MLB 2K12 is not the guns-blazing finale we would all like it to be. Its poor visual and animation quality, which is a bedrock expectation in the simulation sports genre, hurts its appeal immensely. It's still a solid performer in the realm of gameplay, with a number of features that improve the gameplay experience, even over its competitor on the PS3.

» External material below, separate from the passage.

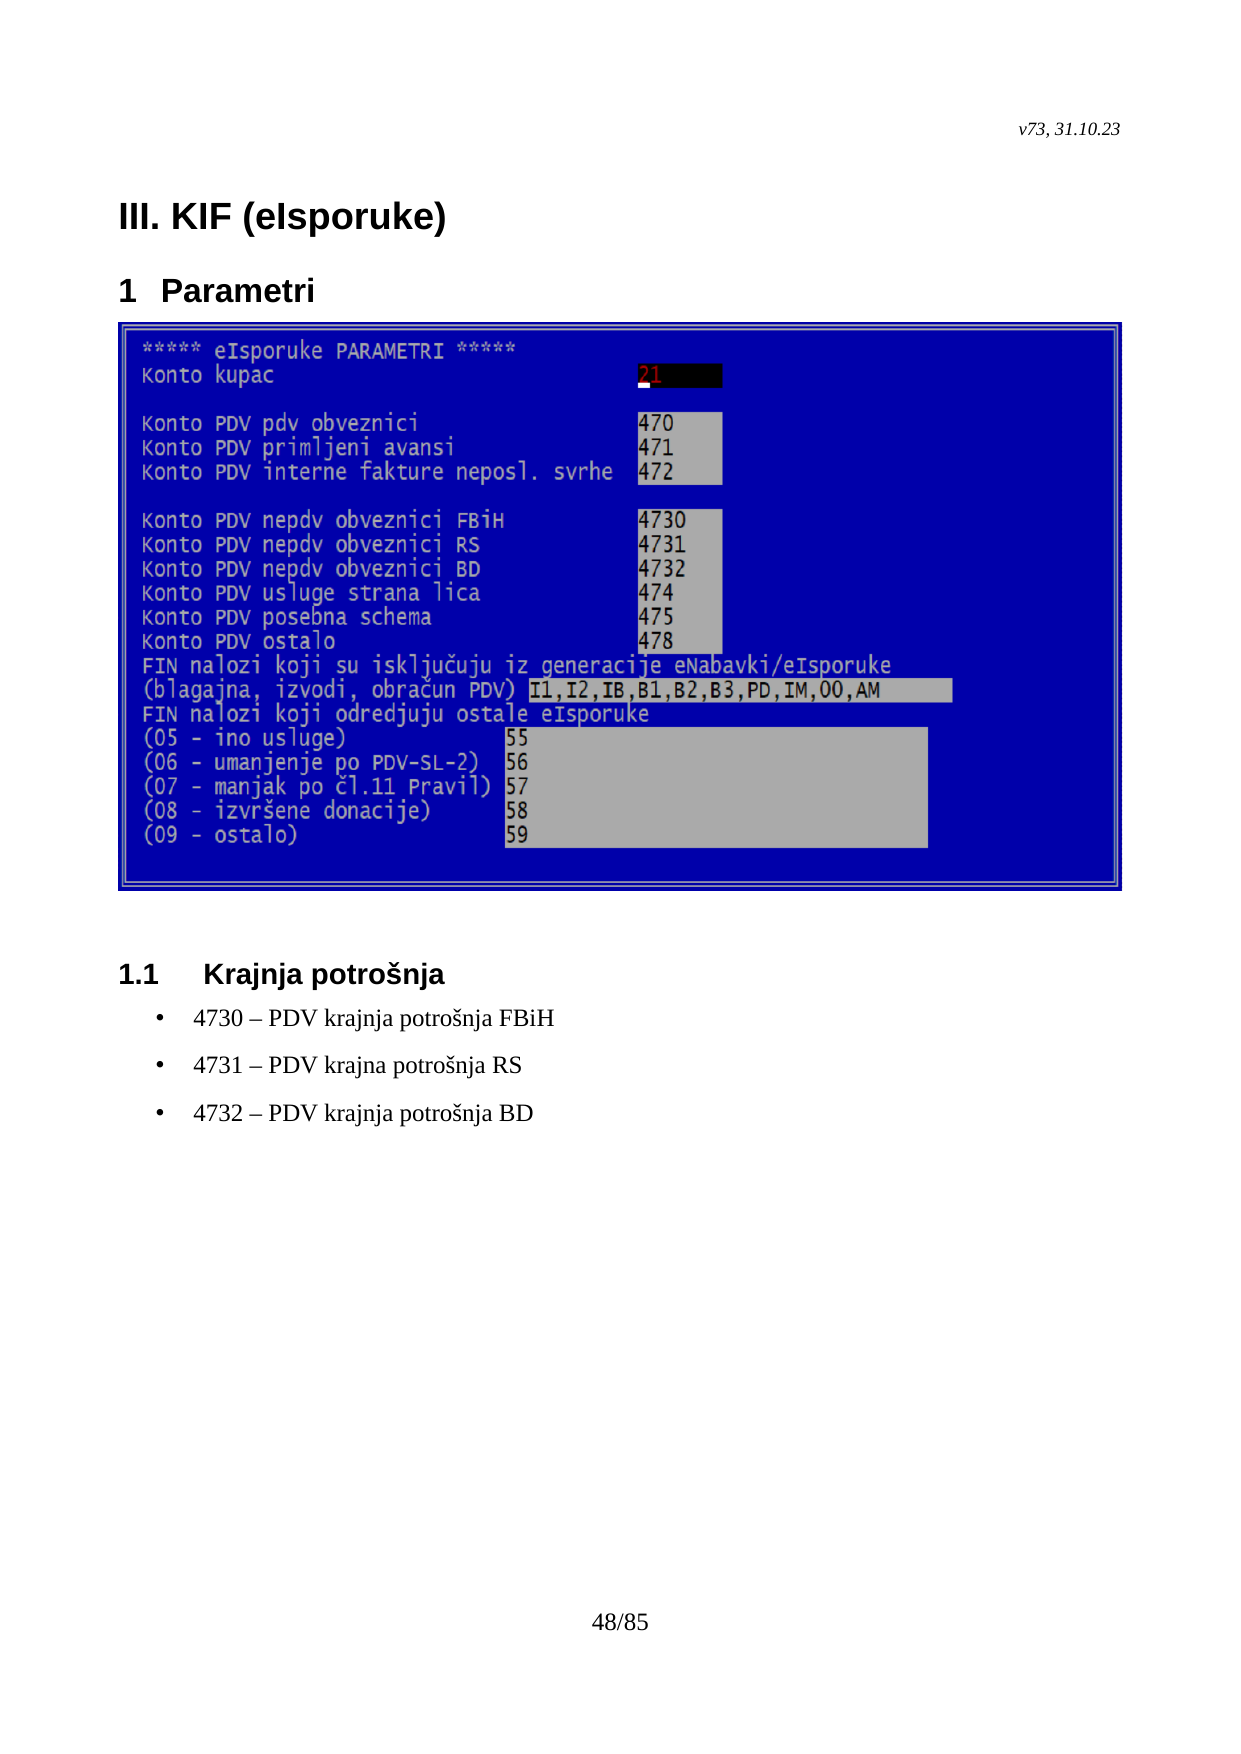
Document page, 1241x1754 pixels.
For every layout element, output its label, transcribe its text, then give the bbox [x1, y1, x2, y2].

For me, the worry is not what will become of MLB 2K. Any fair analysis would agree that this product has been mismanaged and has underdelivered on its promise since 2K Sports signed its first deal with Major League Baseball. My hope is that what the game did bring to simulation baseball—chiefly in its replication of a real-world season, and in the fair and fully involved pitching mechanics it offers—lives on, if not in this series, then somewhere else.